Sömürgeden farklı ulusların doğması Yazdır


Konuyu eskiden beri merak ederdim ama Güney Afrika Cumhuriyeti tarihini okurken merakımı biraz giderdim.

Latin ve Orta Amerika’dan başlarsak; Brezilya dışında bütün alan İspanya sömürgesiydi. Sonra İngiltere ve bir oranda Fransa da devreye giriyor. Bolivya, Paraguay, Şili, Arjantin ve daha sayılabilecek ülkelerin sınırları neye göre belirlenmiş, bilmiyorum. Bu bölgenin tarihini okumak gerekir. Başka bölgelerde olduğu gibi yapay olarak çizilmiş sınırlar mutlaka vardır. Burada asıl önemli olan yapay sınırlar içinde yaşayan ve bir dönem aynı kökenden gelen halkların, diyelim 100 yıl sonra farklı uluslar olmalarıdır. Sözü edilen örnekte yerli halkın (İndigenos) bulunması, sömürgecilerin Avrupa’dan gelip (özellikle İspanya) yerleşmeleri, Katolik olmaları ve aynı dili konuşmaları farklı ulusların ortaya çıkmasını engellemiyor.

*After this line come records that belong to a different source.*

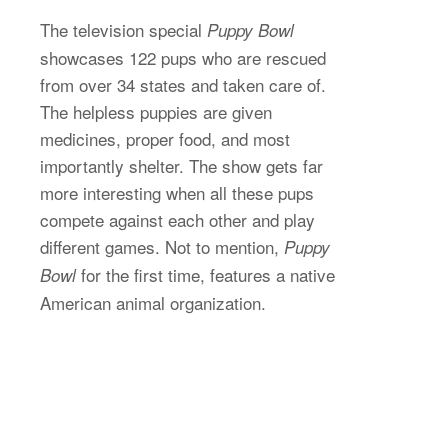
The television special
Puppy Bowl
showcases 122 pups who are rescued
from over 34 states and taken care of.
The helpless puppies are given
medicines, proper food, and most
importantly shelter. The show gets far
more interesting when all these pups
compete against each other and play
different games. Not to mention,
Puppy
for the first time, features a native
Bowl
American animal organization.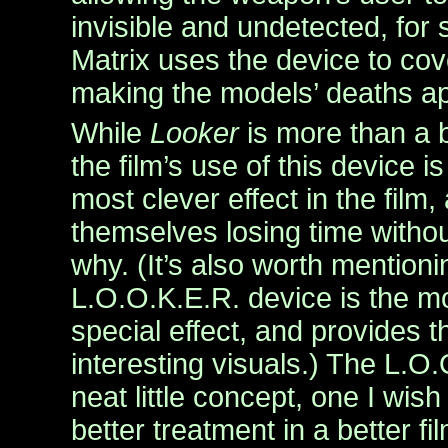
invisible and undetected, for s
Matrix uses the device to cove
making the models’ deaths ap
While
Looker
is more than a b
the film’s use of this device 
most clever effect in the film,
themselves losing time witho
why. (It’s also worth mentioni
L.O.O.K.E.R. device is the mo
special effect, and provides t
interesting visuals.) The L.O.
neat little concept, one I wis
better treatment in a better fil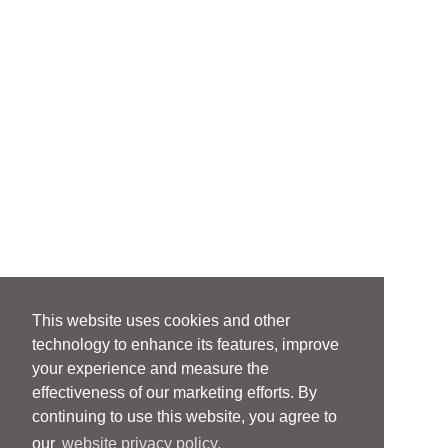
This website uses cookies and other
technology to enhance its features, improve
your experience and measure the
effectiveness of our marketing efforts. By
continuing to use this website, you agree to
our
website privacy policy.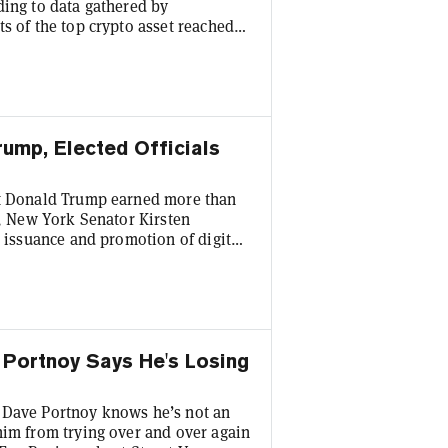
ding to data gathered by
s of the top crypto asset reached
nly the fourth time thus far this
nt increase in price volatility,
 Bitcoin testing the critical $60K
rump, Elected Officials
nt Donald Trump earned more than
r, New York Senator Kirsten
e issuance and promotion of digital
ban would extend to meme coins,
Trump, both benefitted from during
rning more than $635 million from
ve Portnoy Says He's Losing
 Dave Portnoy knows he’s not an
him from trying over and over again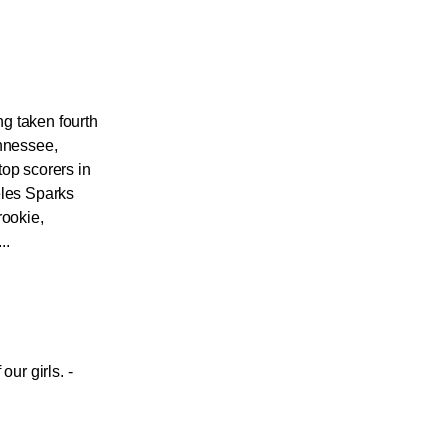
g taken fourth
ennessee,
top scorers in
eles Sparks
rookie,
..
our girls. -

Her bölge için, eskiden aynı olan, yapay sınırlar içinde bir dönem ayrı yaşayınca farklı uluslara bölünen halkların gelişmesinin ayrı incelenmesi gerekir.

“Emperyalizmin oyunu” değildir bu, farklı topraklarda yaşayanların farklılaşarak ayrı uluslar oluşturmasıdır.

Gelelim Ortadoğu’ya…

Sınırlar yapay çizilmiştir, biliniyor. Burada asıl önemli olan bir dönem tek halk olan Arapların farklı uluslara bölünmesidir. Arap ulusu en az 50 yıldır bulunmuyor. Genellikle Müslüman olmaları (Sünni ve Şii olarak ayrılıyorlar, Hıristiyanlar da var), aynı dili konuşuyorlar, yıllarca Osmanlı sömürgesi olmuşlar ve çizilen sınırlar içinde ayrı yaşamaya başlayınca farklı uluslar ortaya çıkıyor.

Suriye, Ürdün, Suudi Arabistan, Mısır, Irak ve daha sayılabilir ulusları bulunuyor. Bunları “Arap ulusu” ortak paydası altında toplayamazsınız.

Genel olarak Araplar değil, farklı Arap ulusları Filistin’e destek olmuyorlar. Yıllardan beri böyledir.

Afrika’da da benzer durum bulunuyor. 1884’te Berlin’de yapılan Kongo Konferansı’nda kıta üzerinde sınırlar çizilmiş, bazıları değişmiş, bazıları değişmemiş ve bir süre sonra hepsi sabitlenmiş. O sınırlar içinde yaşayan geçmişi benzeyen halklardan ayrı uluslar doğmuş.

Aynı dilin konuşulması, yüz yıl öncesine kadar tarihin ortak olması tek ulus olmak için yetmiyor.

Birkaç yıl önce Londra’da alt emperyalizm konulu konferansta, gelecekte tek değil iki Kürt devleti kurulması mümkündür, dediğimde dinleyiciler hayretle bakmışlardı.

Daha önce tek olan bir halkın 60-100 yıl başka halklarla (Türk, İran, Arap) zoraki de olsa birlikte yaşayıp birbirinden farklı gelişmemesi mümkün değildir.

 

Diğer bölgelerdeki gibi bu konu da ayrıca incelenmelidir.